* **Your goal**: Word for word, set down the entries below.

Items from a dataset:
━━━━━━━━━━━━━━━━━━━━━━━━━━━━━━
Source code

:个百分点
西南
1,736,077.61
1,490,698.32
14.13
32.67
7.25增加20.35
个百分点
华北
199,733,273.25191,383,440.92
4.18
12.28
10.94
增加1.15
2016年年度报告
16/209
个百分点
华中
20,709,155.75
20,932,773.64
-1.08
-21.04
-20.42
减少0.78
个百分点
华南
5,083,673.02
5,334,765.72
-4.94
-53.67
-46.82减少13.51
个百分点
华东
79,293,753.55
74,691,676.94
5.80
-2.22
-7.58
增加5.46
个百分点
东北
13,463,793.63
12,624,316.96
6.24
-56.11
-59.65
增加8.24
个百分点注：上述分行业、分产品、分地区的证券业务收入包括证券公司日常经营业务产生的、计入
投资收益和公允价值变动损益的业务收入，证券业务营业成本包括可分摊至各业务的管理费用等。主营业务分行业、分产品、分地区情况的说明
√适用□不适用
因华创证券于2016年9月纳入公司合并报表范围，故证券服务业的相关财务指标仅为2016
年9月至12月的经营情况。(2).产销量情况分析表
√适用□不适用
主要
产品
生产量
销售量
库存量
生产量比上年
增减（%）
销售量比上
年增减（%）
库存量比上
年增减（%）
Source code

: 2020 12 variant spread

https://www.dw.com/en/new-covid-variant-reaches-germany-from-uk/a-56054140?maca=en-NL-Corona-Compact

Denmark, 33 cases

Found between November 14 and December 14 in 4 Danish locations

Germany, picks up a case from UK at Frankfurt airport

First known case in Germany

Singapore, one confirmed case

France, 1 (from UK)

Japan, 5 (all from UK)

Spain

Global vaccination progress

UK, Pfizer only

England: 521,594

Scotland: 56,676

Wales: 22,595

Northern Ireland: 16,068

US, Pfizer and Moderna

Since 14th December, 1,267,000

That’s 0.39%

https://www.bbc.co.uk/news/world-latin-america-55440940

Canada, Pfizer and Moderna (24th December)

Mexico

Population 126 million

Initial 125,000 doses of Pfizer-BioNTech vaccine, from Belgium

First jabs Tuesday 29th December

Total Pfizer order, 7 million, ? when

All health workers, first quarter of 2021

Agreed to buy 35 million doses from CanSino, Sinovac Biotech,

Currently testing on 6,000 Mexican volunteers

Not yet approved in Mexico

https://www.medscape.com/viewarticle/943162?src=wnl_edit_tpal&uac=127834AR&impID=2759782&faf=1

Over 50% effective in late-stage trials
━━━━━━━━━━━━━━━━━━━━━━━━━━━━━━
* **Solution to the exercise**:
Source code

:个百分点
西南
1,736,077.61
1,490,698.32
14.13
32.67
7.25增加20.35
个百分点
华北
199,733,273.25191,383,440.92
4.18
12.28
10.94
增加1.15
2016年年度报告
16/209
个百分点
华中
20,709,155.75
20,932,773.64
-1.08
-21.04
-20.42
减少0.78
个百分点
华南
5,083,673.02
5,334,765.72
-4.94
-53.67
-46.82减少13.51
个百分点
华东
79,293,753.55
74,691,676.94
5.80
-2.22
-7.58
增加5.46
个百分点
东北
13,463,793.63
12,624,316.96
6.24
-56.11
-59.65
增加8.24
个百分点注：上述分行业、分产品、分地区的证券业务收入包括证券公司日常经营业务产生的、计入
投资收益和公允价值变动损益的业务收入，证券业务营业成本包括可分摊至各业务的管理费用等。主营业务分行业、分产品、分地区情况的说明
√适用□不适用
因华创证券于2016年9月纳入公司合并报表范围，故证券服务业的相关财务指标仅为2016
年9月至12月的经营情况。(2).产销量情况分析表
√适用□不适用
主要
产品
生产量
销售量
库存量
生产量比上年
增减（%）
销售量比上
年增减（%）
库存量比上
年增减（%）
Source code

: 2020 12 variant spread

https://www.dw.com/en/new-covid-variant-reaches-germany-from-uk/a-56054140?maca=en-NL-Corona-Compact

Denmark, 33 cases

Found between November 14 and December 14 in 4 Danish locations

Germany, picks up a case from UK at Frankfurt airport

First known case in Germany

Singapore, one confirmed case

France, 1 (from UK)

Japan, 5 (all from UK)

Spain

Global vaccination progress

UK, Pfizer only

England: 521,594

Scotland: 56,676

Wales: 22,595

Northern Ireland: 16,068

US, Pfizer and Moderna

Since 14th December, 1,267,000

That’s 0.39%

https://www.bbc.co.uk/news/world-latin-america-55440940

Canada, Pfizer and Moderna (24th December)

Mexico

Population 126 million

Initial 125,000 doses of Pfizer-BioNTech vaccine, from Belgium

First jabs Tuesday 29th December

Total Pfizer order, 7 million, ? when

All health workers, first quarter of 2021

Agreed to buy 35 million doses from CanSino, Sinovac Biotech,

Currently testing on 6,000 Mexican volunteers

Not yet approved in Mexico

https://www.medscape.com/viewarticle/943162?src=wnl_edit_tpal&uac=127834AR&impID=2759782&faf=1

Over 50% effective in late-stage trials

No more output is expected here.